Now, all we have are these five people who’ve managed to hang on long enough that pundits are just starting to make stuff up.

They’d been universally fooled by picking Obama in New Hampshire. They’d been universally wrong in claiming that Super Tuesday would produce clear haymakers for the Republicans and the Democrats.

By un-Super Wednesday, all of the candidates (save Ron Paul) claimed victory. The Democratic delegate count is so close – nobody knows exactly who is really the frontrunner.

So, the pundits, having to fill up air time – have all resorted to Ouija boards. One of them divined that Thomas E. Dewey will win the general election.

This is American politics at its finest and, at the very same time, its worst. The suspense isn’t exactly killing me. I’m just running out of patience.

On Wednesday morning, up there on Gobbler’s Knob, Punxsutawney Phil’s cousin, Punxsutawney Phyllis saw her shadow and that means six more weeks of bad election coverage.

If I hear another proclamation that Obama has momentum, I’m going to scream. I don’t want to hear John McCain mumble, “My friends,” anymore. I’ve grown weary watching Clinton bob her head in agreement with her own words. I don’t want to see Mitt Romney – period.

And when did this thing start where presidential candidates appear for a news conference with their eager endorsers flanking them with silly grins? Joe Lieberman and Lindsey Graham are starting to resemble McCain’s life sized hand marionettes.
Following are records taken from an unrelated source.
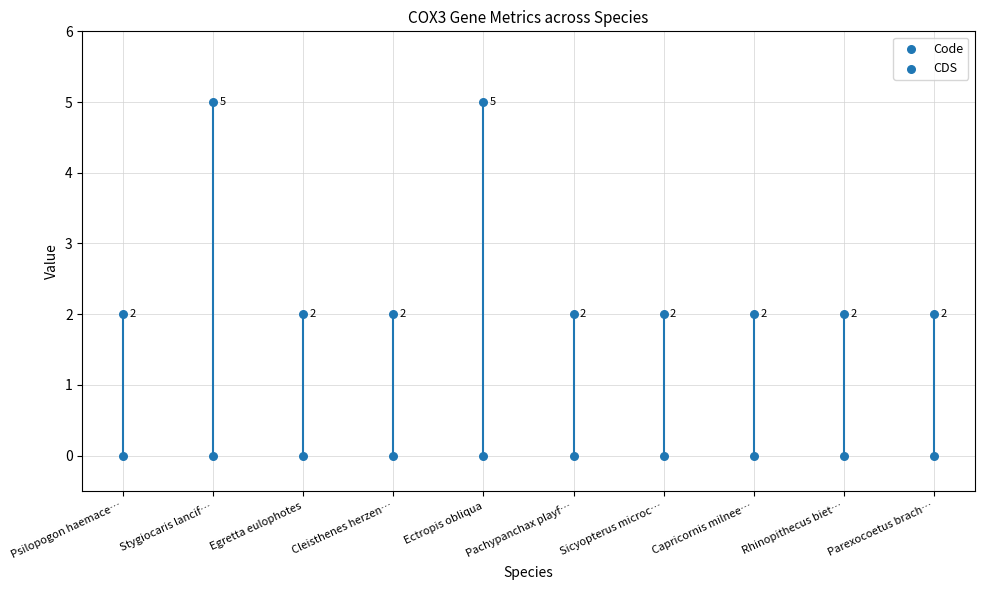

Is the value of Code at Stygiocaris lancifera greater than the value of CDS at Capricornis milneedwardsii?

Yes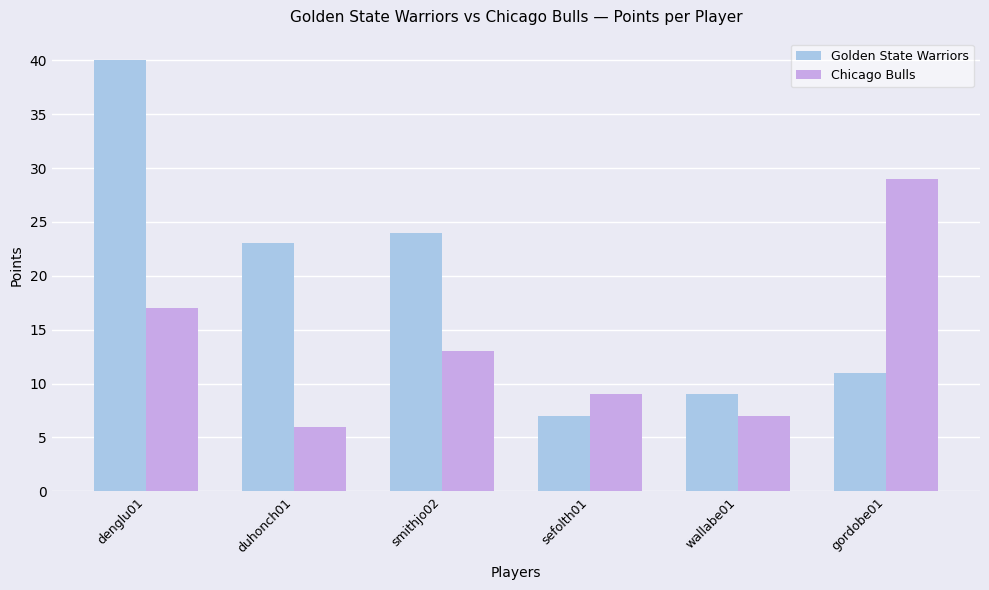

Reading left to right, what are all the values shown in this chart?

Golden State Warriors: denglu01=40	duhonch01=23	smithjo02=24	sefolth01=7	wallabe01=9	gordobe01=11
Chicago Bulls: denglu01=17	duhonch01=6	smithjo02=13	sefolth01=9	wallabe01=7	gordobe01=29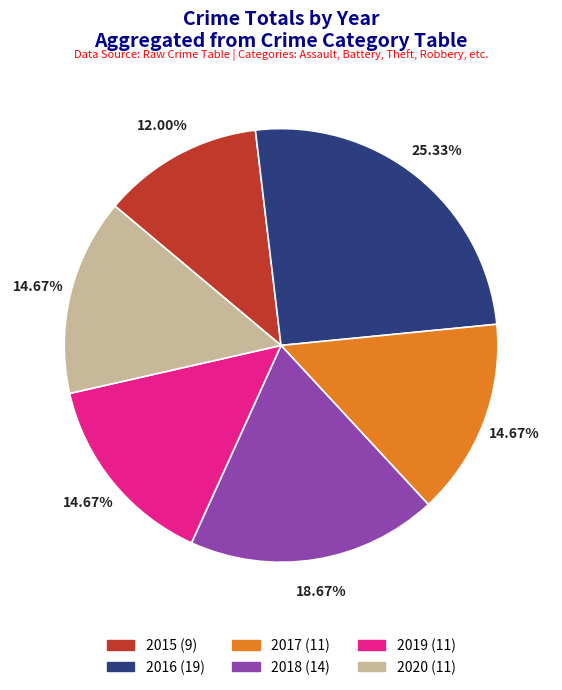

What is the smallest slice in the pie chart?

2015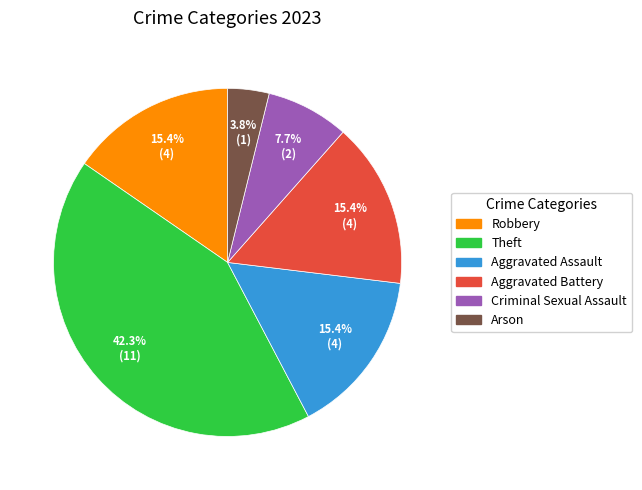

What is the smallest slice in the pie chart?

Arson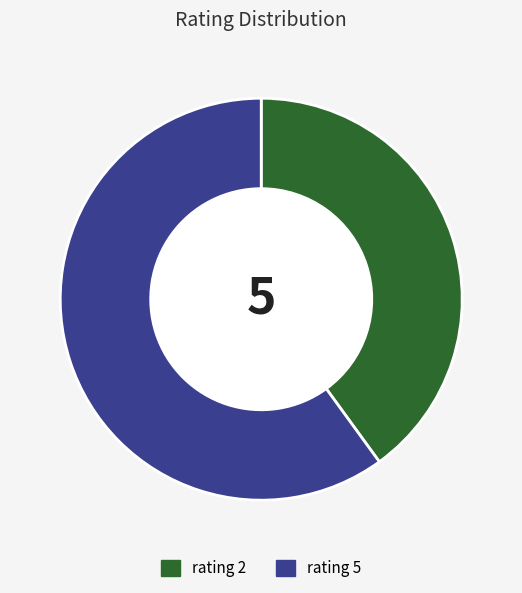

Rank the categories by value from lowest to highest.

rating 2, rating 5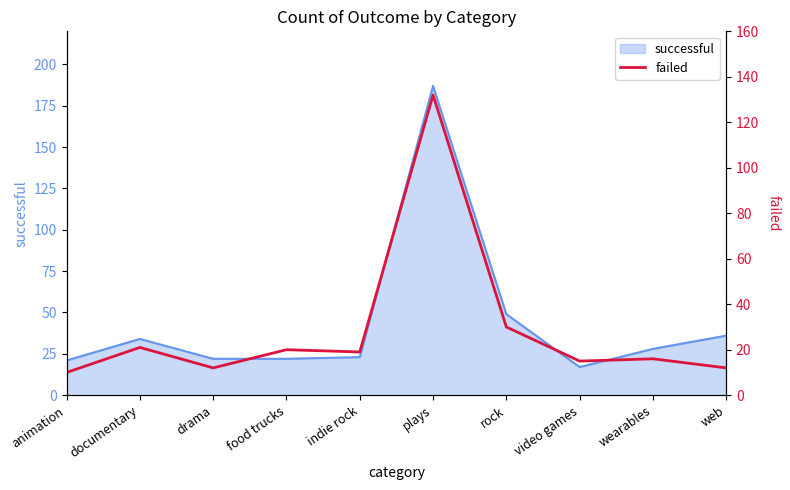

True or false: the data has more than 2 interior local peaks.

True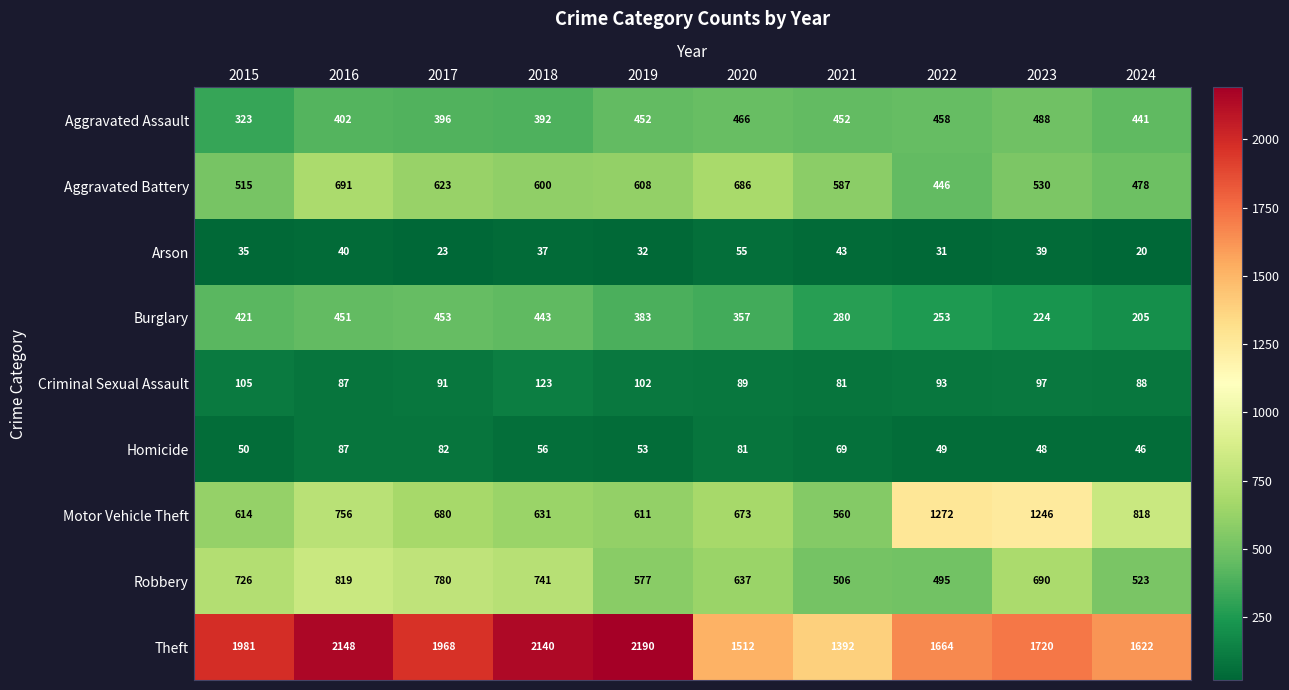

Count the number of data series in this chart.

9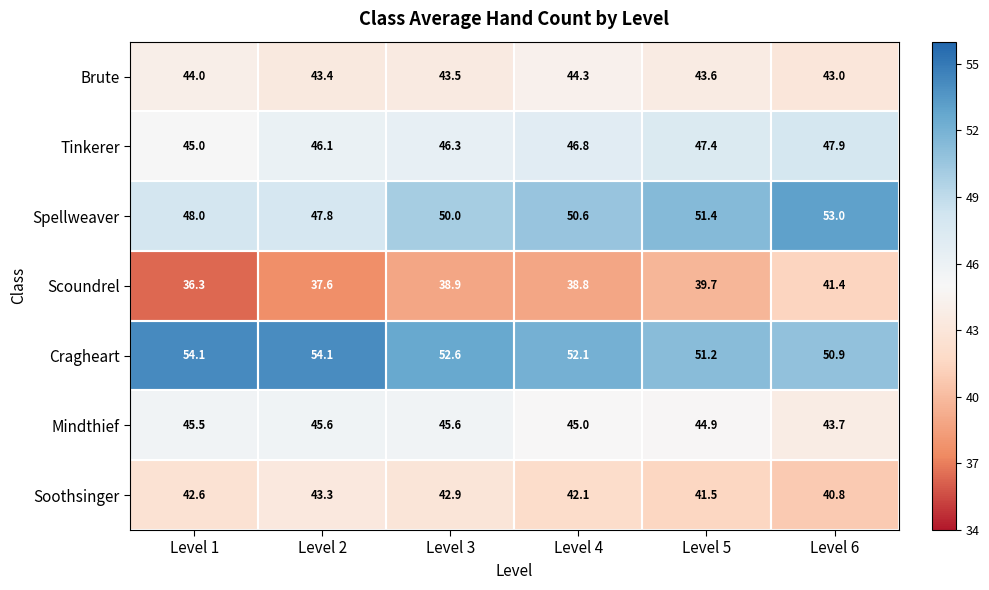

What is the difference between the Spellweaver values at Level 4 and Level 3?

0.6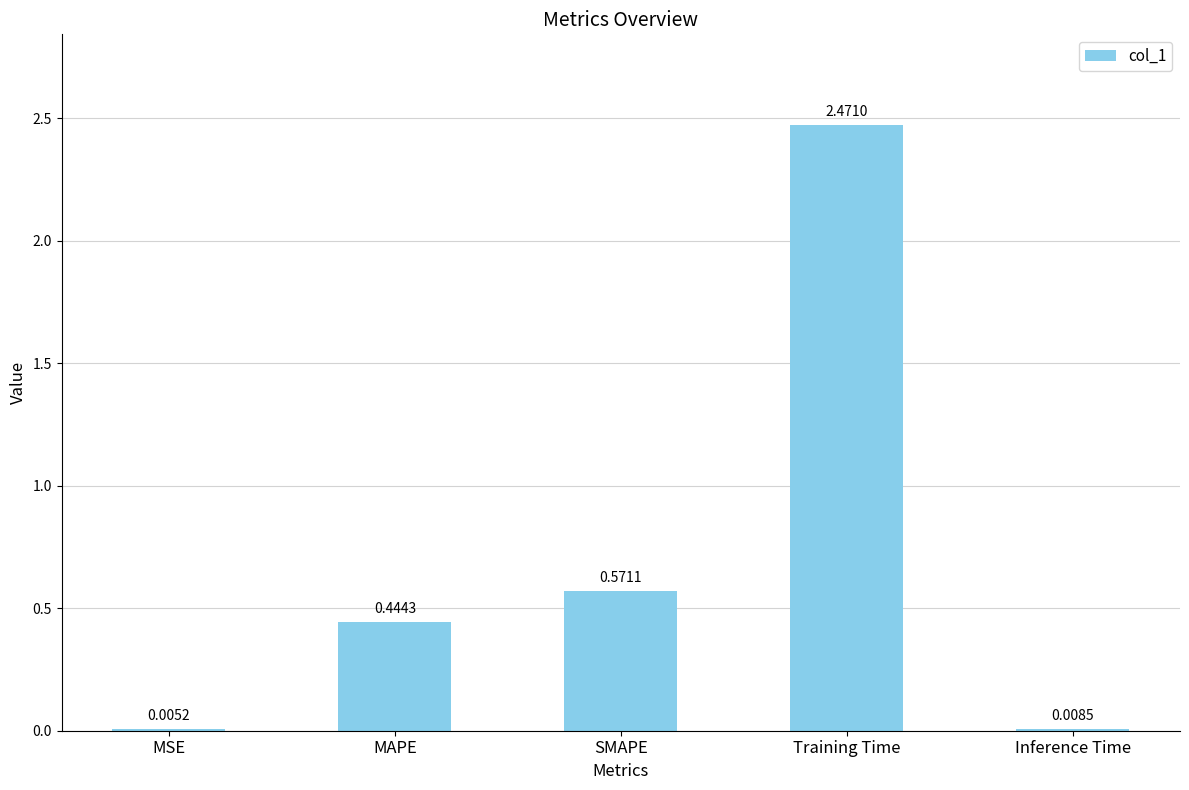

At which label is the value closest to 1?

SMAPE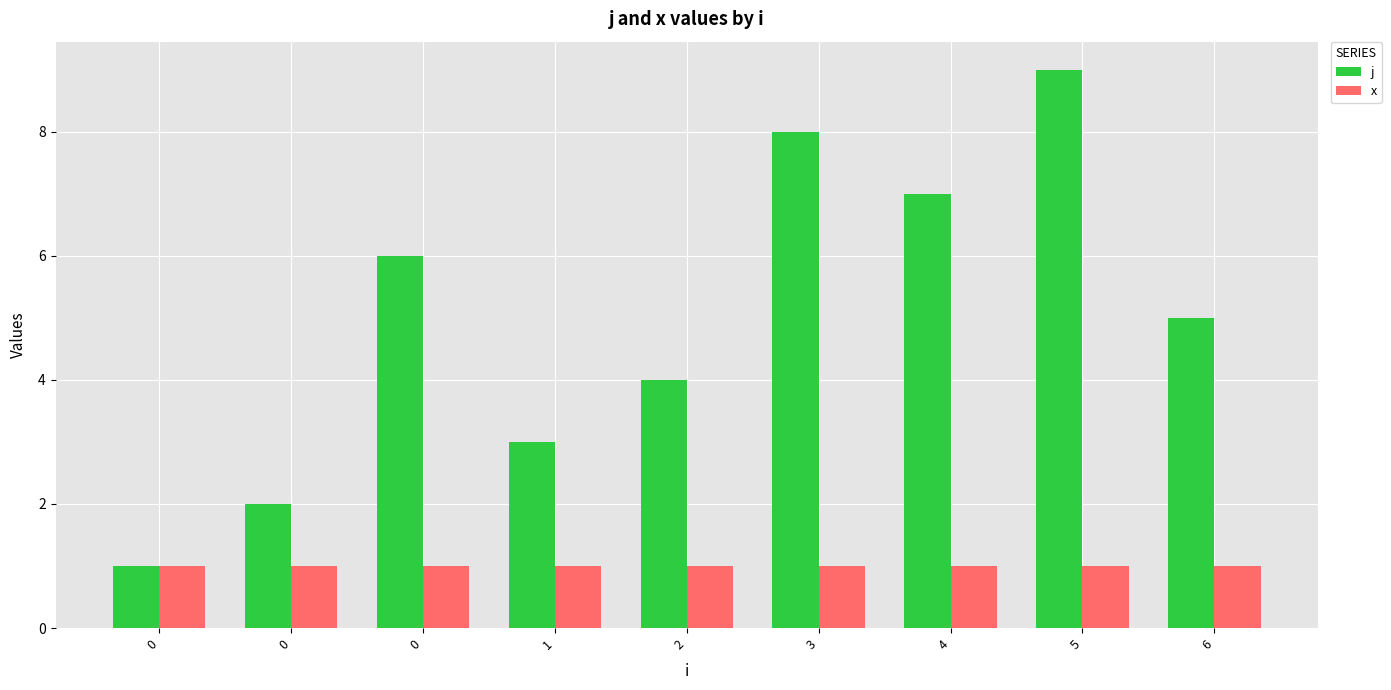

What is the minimum value for j?

1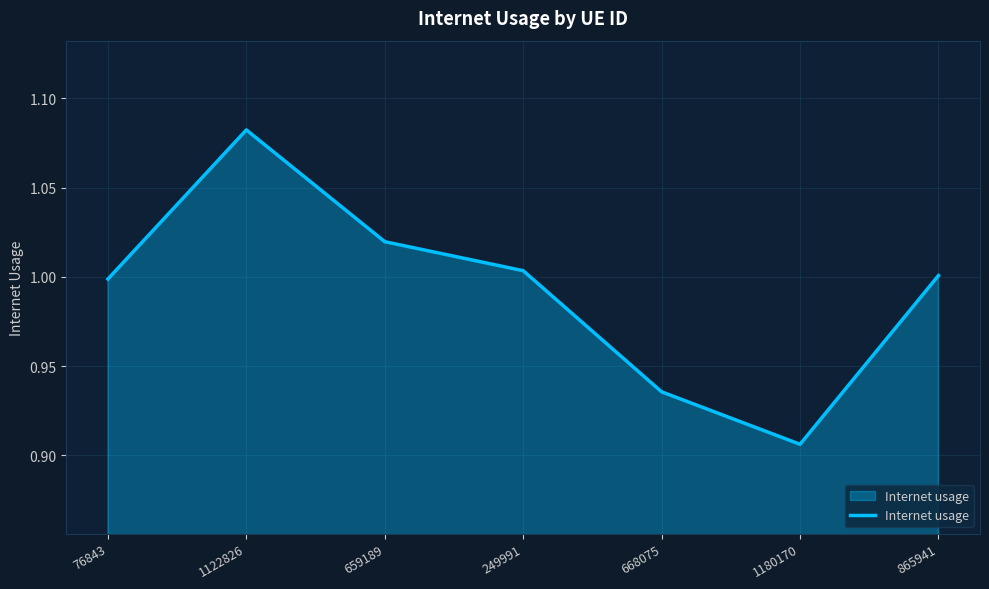

At which label does the data first exceed 1?

1122826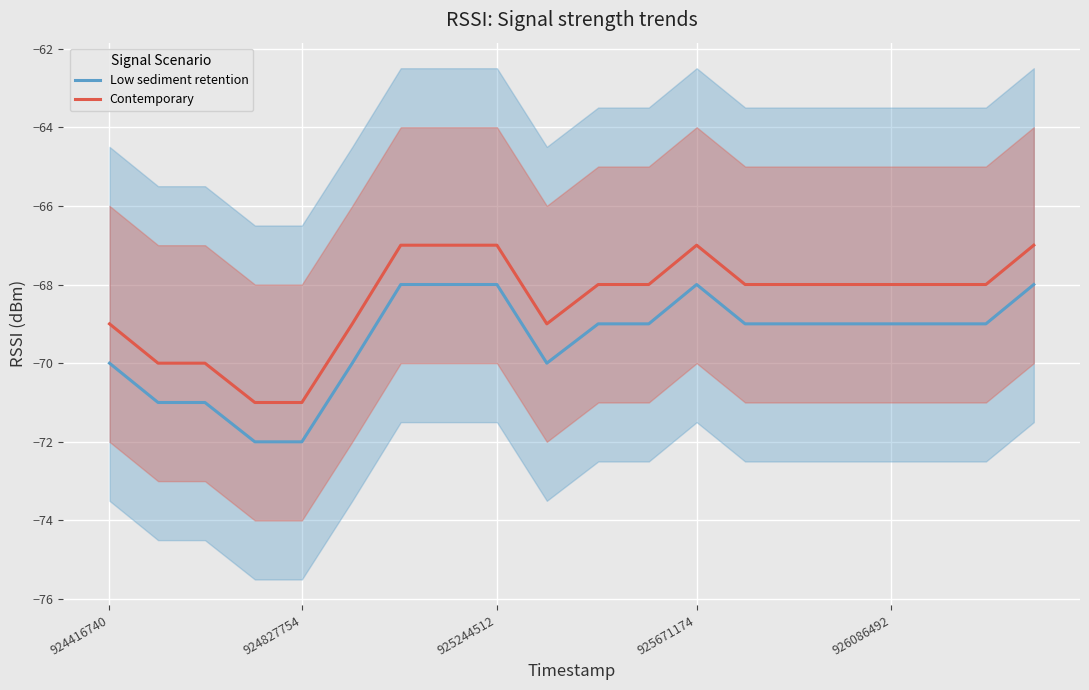

How many categories are shown in the chart?

20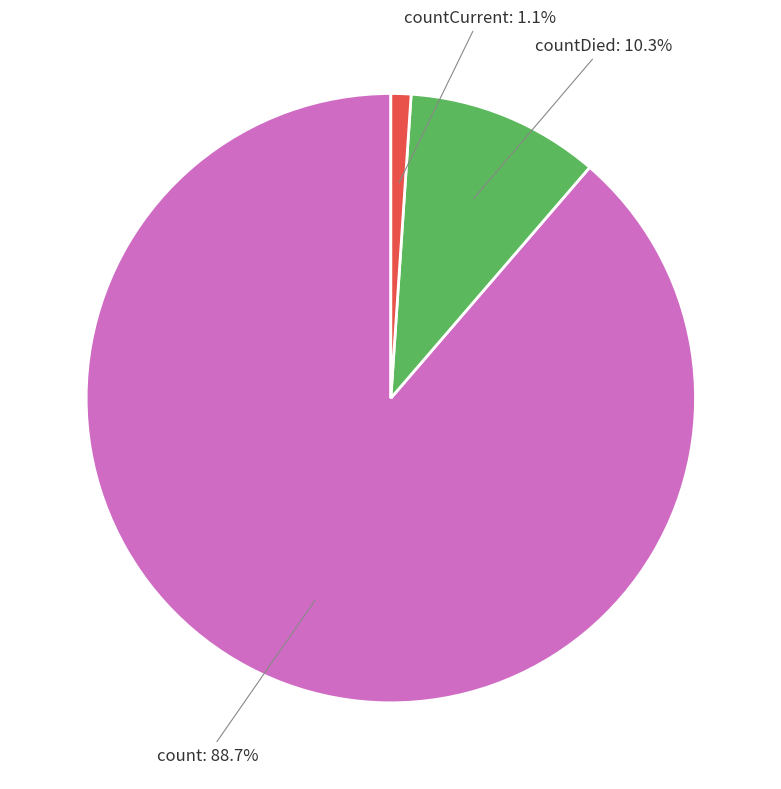

Between count and countCurrent, which is larger?

count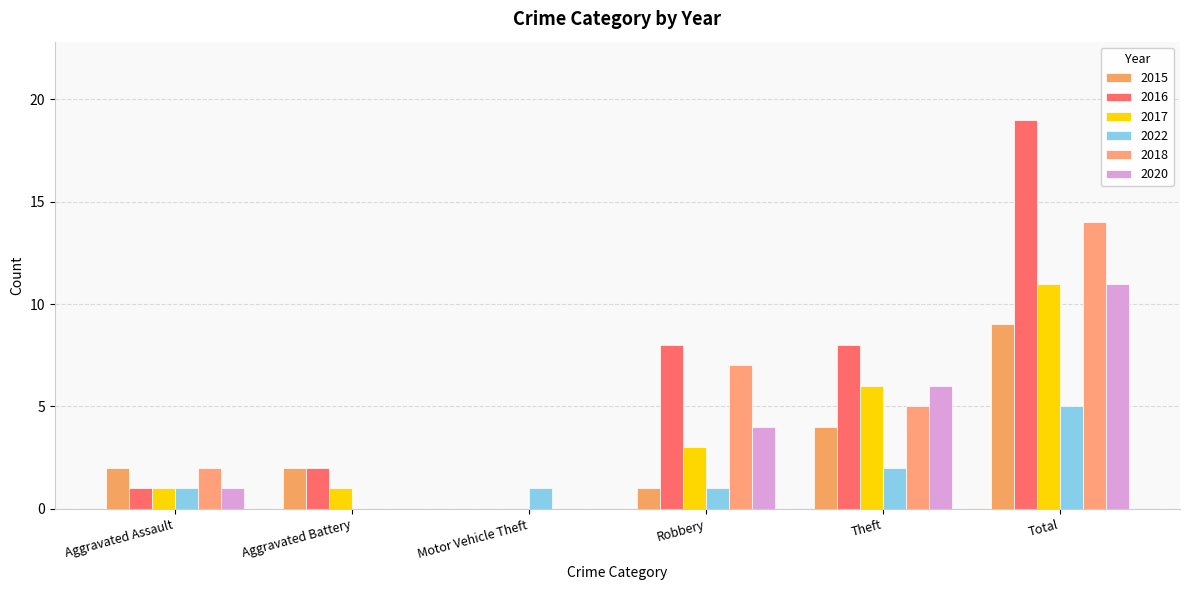

How many groups of bars are there?

6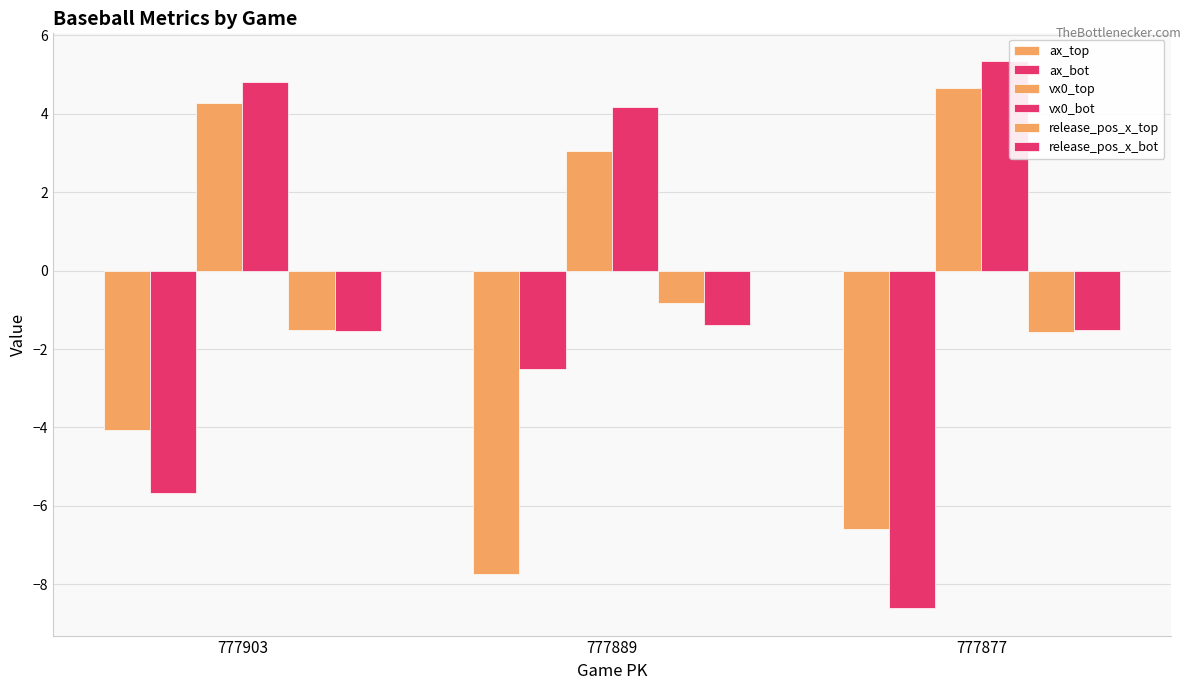

How many series are shown in this chart?

6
I don’t know about you, but I cringe with every new reference to Hillary’s gender, Obama’s race, McCain’s heroism, Huckabee’s religion and Romney’s, well, er, his resemblance to a mannequin. I already knew those things.
Then there’s all of this talk about how much money is being raised by all of the candidates.

Clinton had to lend her campaign money from her own bank account. Obama raised $32 million in January alone. Mitt Romney is thinking about raiding his son’s inheritance. There’s been enough money thrown around – you’d have to wonder if these people would just give the money to medical science there would be no more disease.

All of that money and nobody is assured of the presidency. By the time the Democrats gather their delegates this summer they could be forced to have that so-called “brokered convention” pundits keep talking about. It would be the first true one of that type since 1952. That’s when every presidential aspirant spent their bottle cap money on their campaigns.

There is no conventional wisdom anymore. Just a couple of conventions, and at this rate – there won’t be much wisdom to go around.